= Crimp (gambling) =

Card bend to facilitate cheating

In gambling terminology a crimp is a bend that has been intentionally made on the corner(s) of a playing card to facilitate identification.

A card cheat will typically bend some of the important cards during the game. Below are just several of the most popular examples.

In poker, for instance, a cheat may crimp one of the cards to mark off the exact location where he wishes his secret conspirator to cut the deck. Similarly, if the card cheat is not working with a confederate, he may bend one or more cards to force a cut upon an unsuspecting victim. In either case the deck will most likely be cut at the exact predetermined spot in the same way an old book always tends to open at the same page.

Another poker scenario (also popular in numerous other games) is to crimp some of the high-value cards during the early rounds. On subsequent rounds the cheat will be able to identify some of those cards during the deal. This enables the cheat to employ a second deal and deal some of those cards to the desired hand, or simply to identify some of the cards held by other players. In any event, the cheat has a mathematical edge over the other players.

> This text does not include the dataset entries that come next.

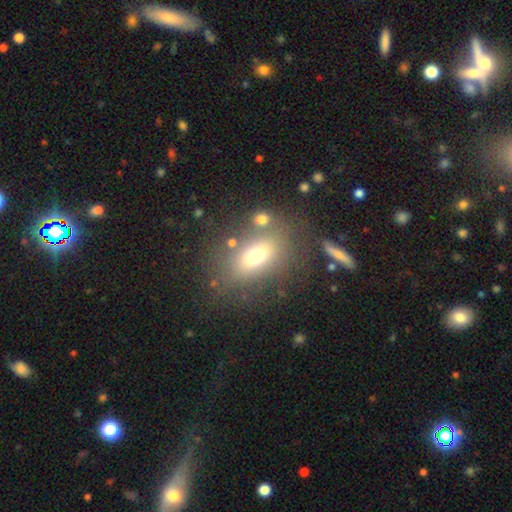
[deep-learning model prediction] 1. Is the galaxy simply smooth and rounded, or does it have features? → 68% smooth, 19% featured or disk, 13% star or artifact.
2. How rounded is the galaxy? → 77% in between, 18% round, 5% cigar-shaped.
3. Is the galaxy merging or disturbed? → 70% none, 13% minor disturbance, 10% merger, 7% major disturbance.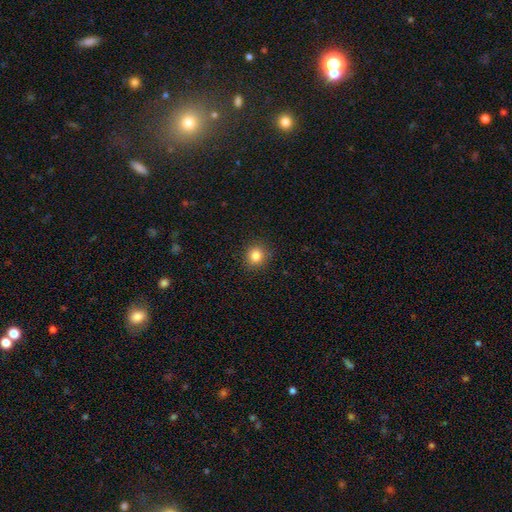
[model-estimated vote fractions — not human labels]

In casino blackjack a crossroader may crimp all the 10-value cards. this will enable the cheat to sometimes identify the dealer's hole card (the dealer has one card face up, called the up card, and one card face down, called the hole card). In those instances the cheat(s) will know the dealer's total and play their hand(s) accordingly.
Professional card counters and cheaters know that security is on the lookout for “cheating tells” - special behaviors which casinos train security to spot.